• **TASK OBJECTIVE**
Reproduce the entries so that every line matches the original exactly.

Stored items
=== Section Start ===

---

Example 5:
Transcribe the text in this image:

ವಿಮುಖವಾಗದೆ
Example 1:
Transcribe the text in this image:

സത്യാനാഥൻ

=== Section End ===

• **TASK SOLUTION**
---

Example 5:
Transcribe the text in this image:

ವಿಮುಖವಾಗದೆ
Example 1:
Transcribe the text in this image:

സത്യാനാഥൻ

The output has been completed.